WHAT YOU HAVE TO DO:
Copy the records below exactly, from the line holding "Write a lens" through the line holding "629.9], [0, 0, 1]] dist [-0.002887, -0.000549]", inclusive. Leave the pictures out.

RECORDS PROVIDED:

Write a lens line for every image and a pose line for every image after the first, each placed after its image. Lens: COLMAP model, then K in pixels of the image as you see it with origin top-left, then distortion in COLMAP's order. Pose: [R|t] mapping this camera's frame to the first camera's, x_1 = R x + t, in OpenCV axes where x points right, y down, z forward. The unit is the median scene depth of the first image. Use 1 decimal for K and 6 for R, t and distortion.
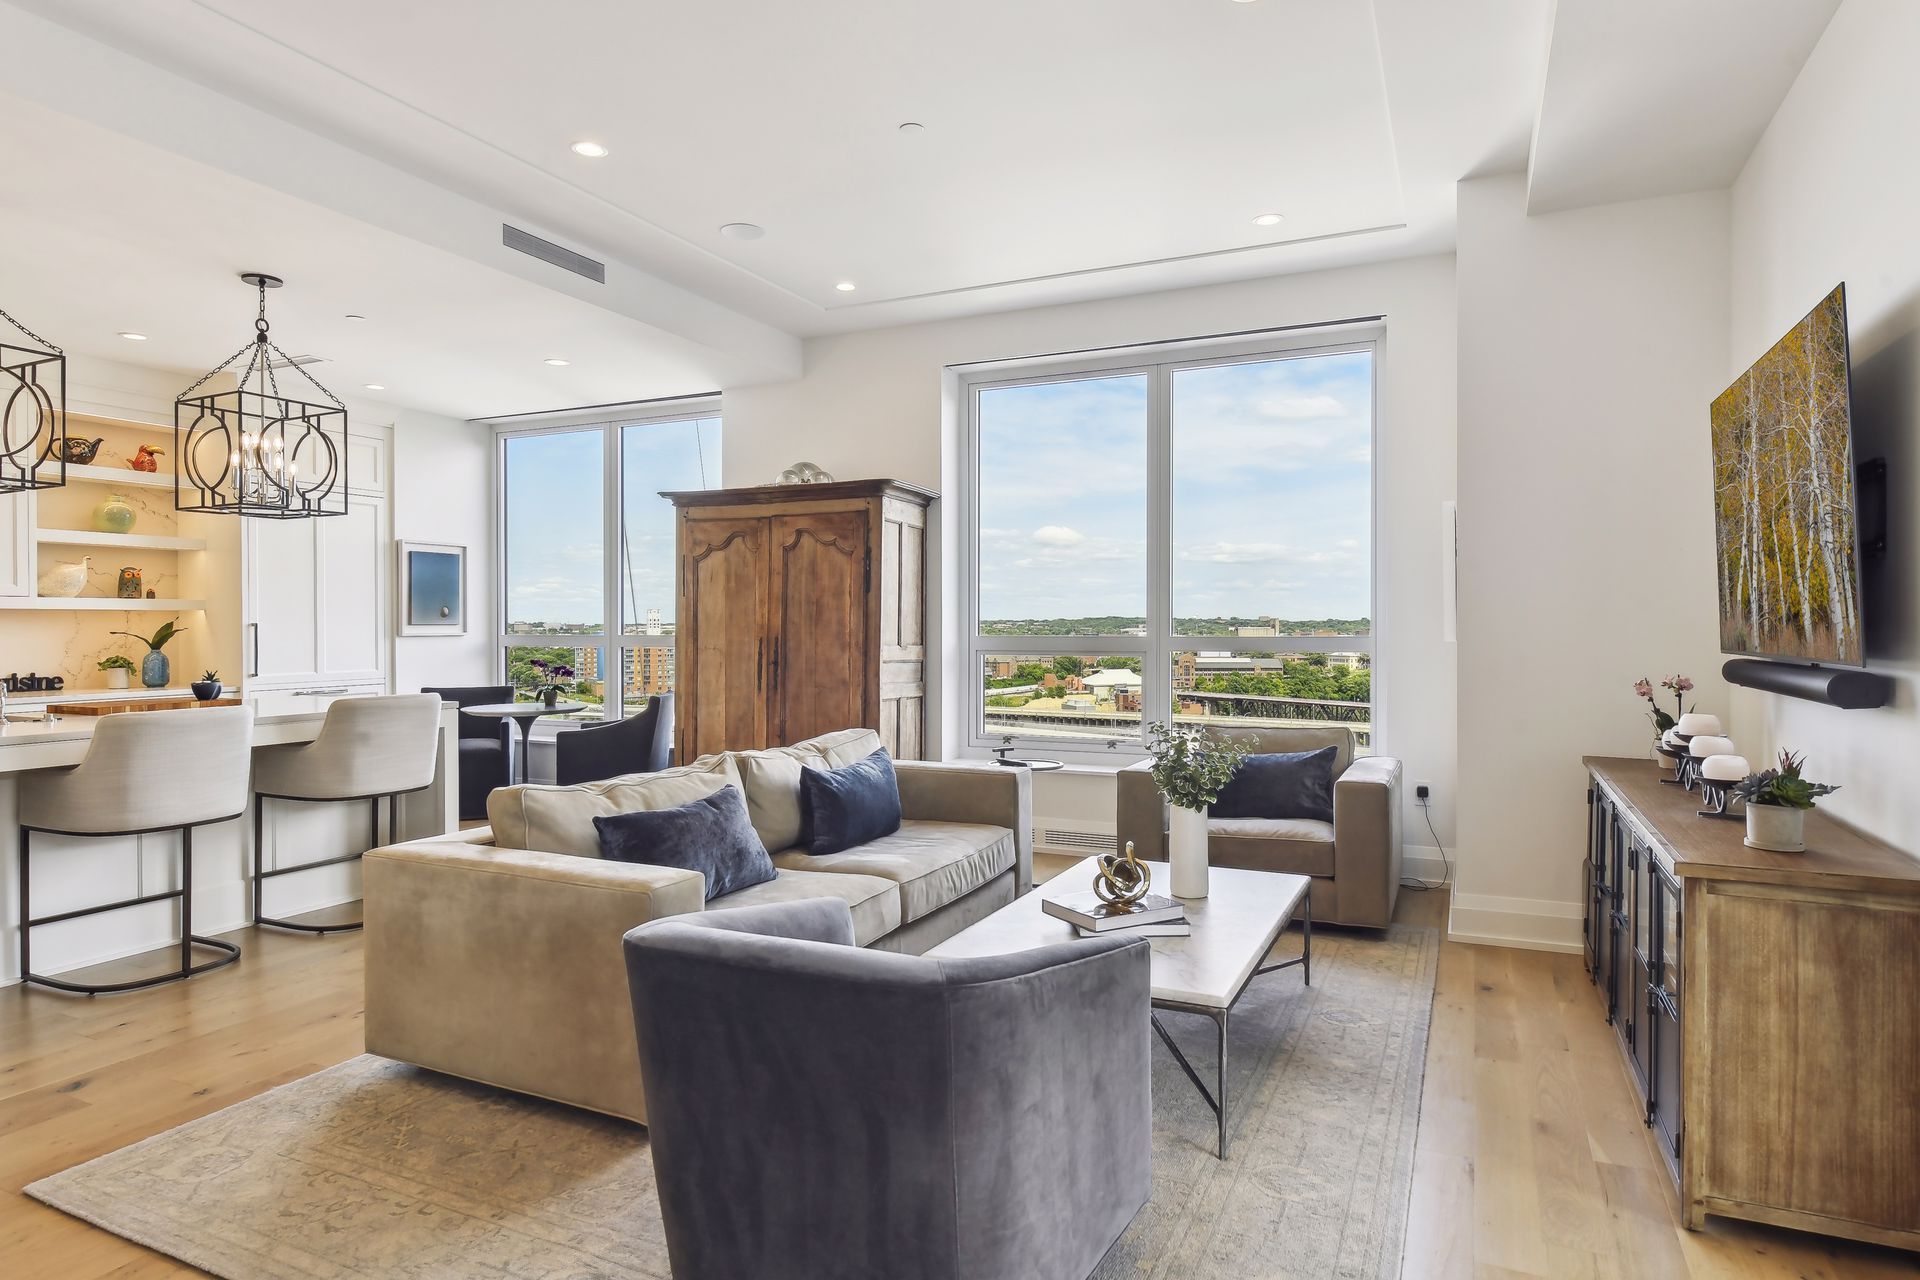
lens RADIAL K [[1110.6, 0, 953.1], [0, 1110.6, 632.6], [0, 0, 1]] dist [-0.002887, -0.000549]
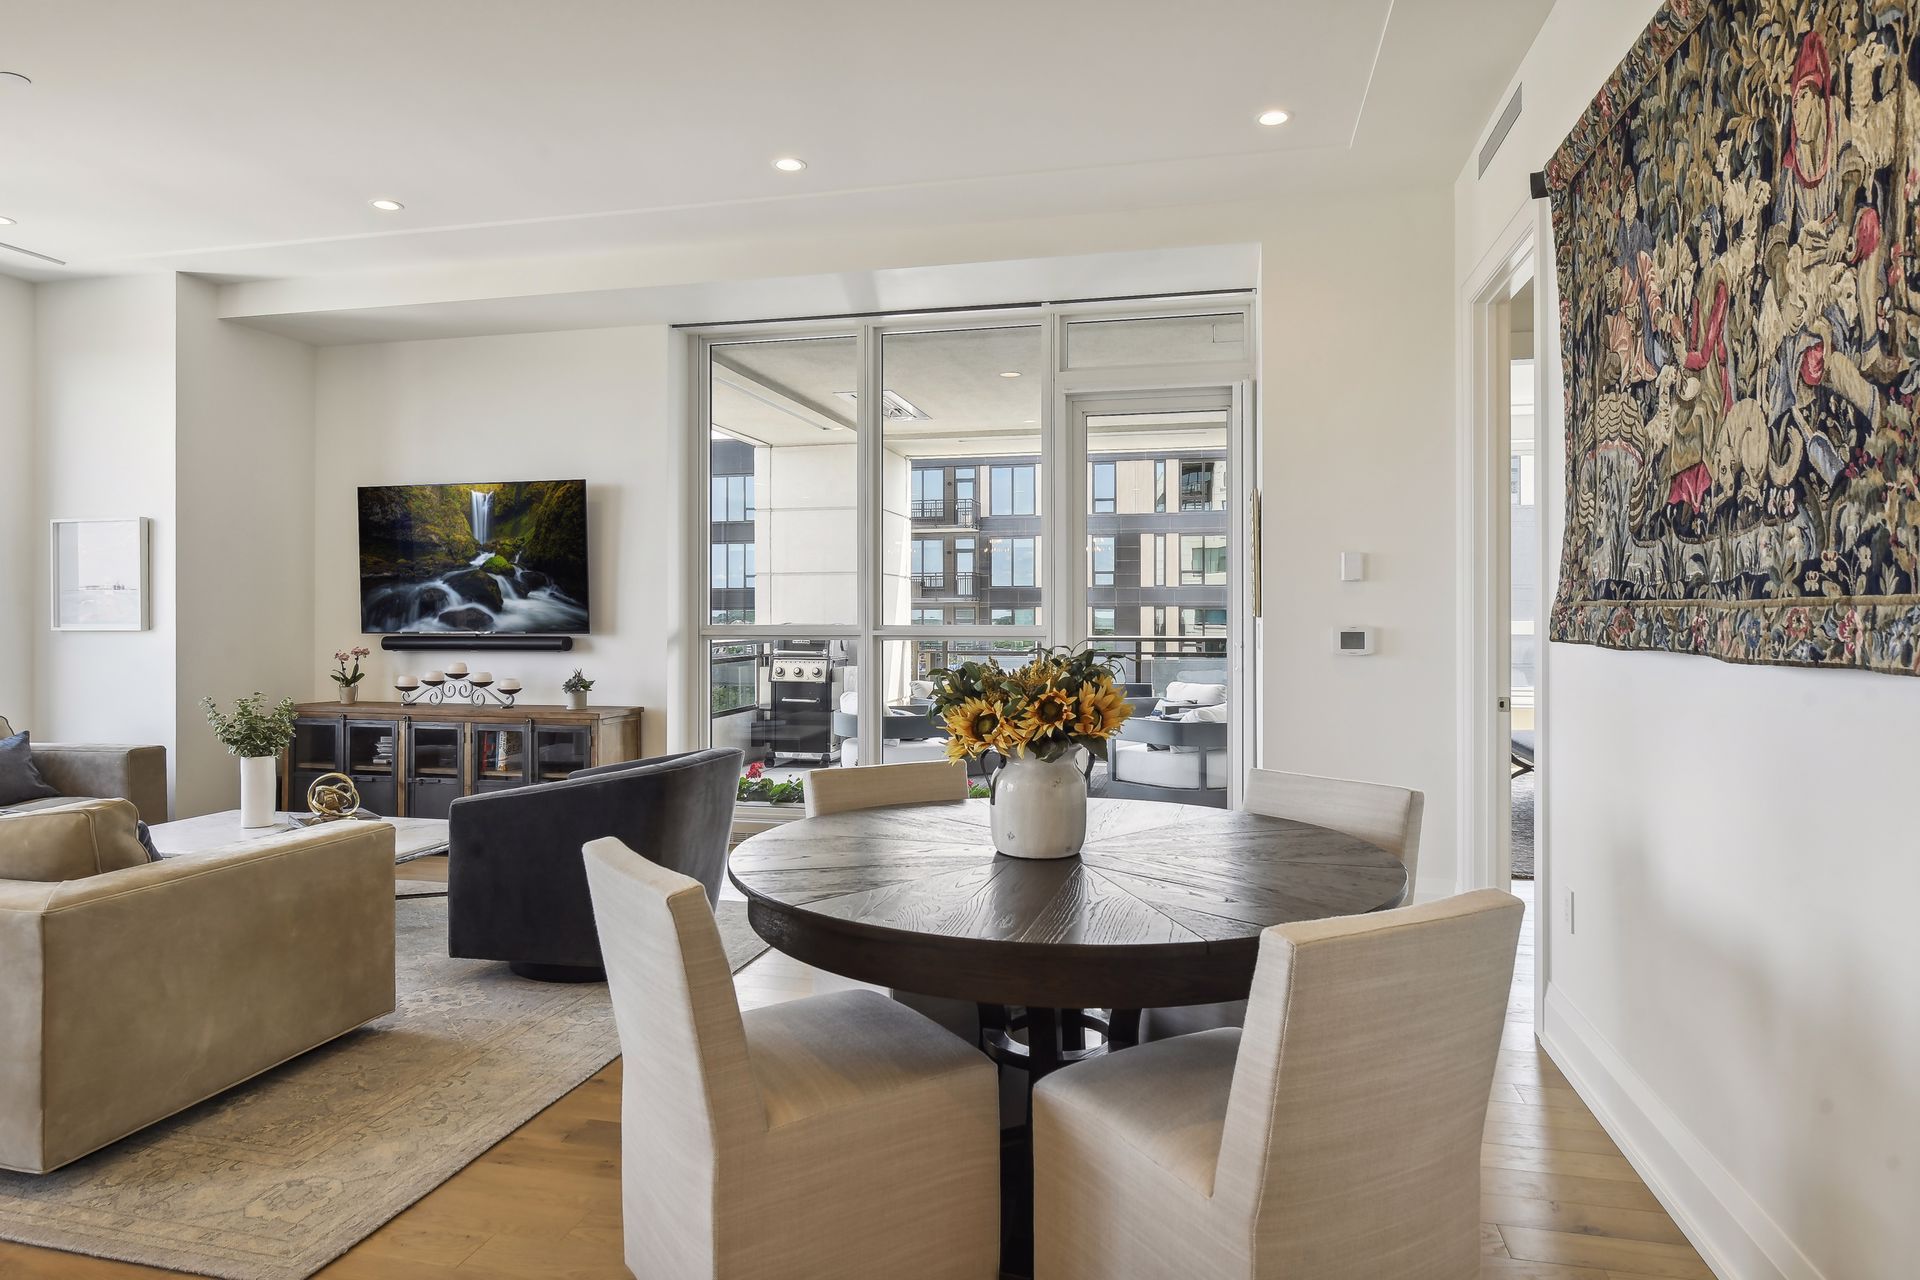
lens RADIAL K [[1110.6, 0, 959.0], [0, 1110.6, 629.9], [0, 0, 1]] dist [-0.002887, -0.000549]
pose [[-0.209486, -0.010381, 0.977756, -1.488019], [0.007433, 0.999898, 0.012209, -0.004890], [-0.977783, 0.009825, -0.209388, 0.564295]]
* * *
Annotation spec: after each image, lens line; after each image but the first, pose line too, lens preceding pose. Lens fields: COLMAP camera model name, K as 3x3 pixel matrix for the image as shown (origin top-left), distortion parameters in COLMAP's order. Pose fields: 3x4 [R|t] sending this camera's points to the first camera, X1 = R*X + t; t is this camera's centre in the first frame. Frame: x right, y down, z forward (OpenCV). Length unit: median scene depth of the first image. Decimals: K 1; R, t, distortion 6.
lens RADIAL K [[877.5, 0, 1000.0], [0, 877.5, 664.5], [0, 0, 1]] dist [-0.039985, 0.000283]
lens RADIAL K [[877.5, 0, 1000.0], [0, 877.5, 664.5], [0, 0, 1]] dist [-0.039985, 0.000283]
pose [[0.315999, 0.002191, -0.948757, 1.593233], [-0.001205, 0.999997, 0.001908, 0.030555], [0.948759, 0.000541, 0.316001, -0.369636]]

EXERCISE RESPONSE:
Write a lens line for every image and a pose line for every image after the first, each placed after its image. Lens: COLMAP model, then K in pixels of the image as you see it with origin top-left, then distortion in COLMAP's order. Pose: [R|t] mapping this camera's frame to the first camera's, x_1 = R x + t, in OpenCV axes where x points right, y down, z forward. The unit is the median scene depth of the first image. Use 1 decimal for K and 6 for R, t and distortion.
lens RADIAL K [[1110.6, 0, 953.1], [0, 1110.6, 632.6], [0, 0, 1]] dist [-0.002887, -0.000549]
lens RADIAL K [[1110.6, 0, 959.0], [0, 1110.6, 629.9], [0, 0, 1]] dist [-0.002887, -0.000549]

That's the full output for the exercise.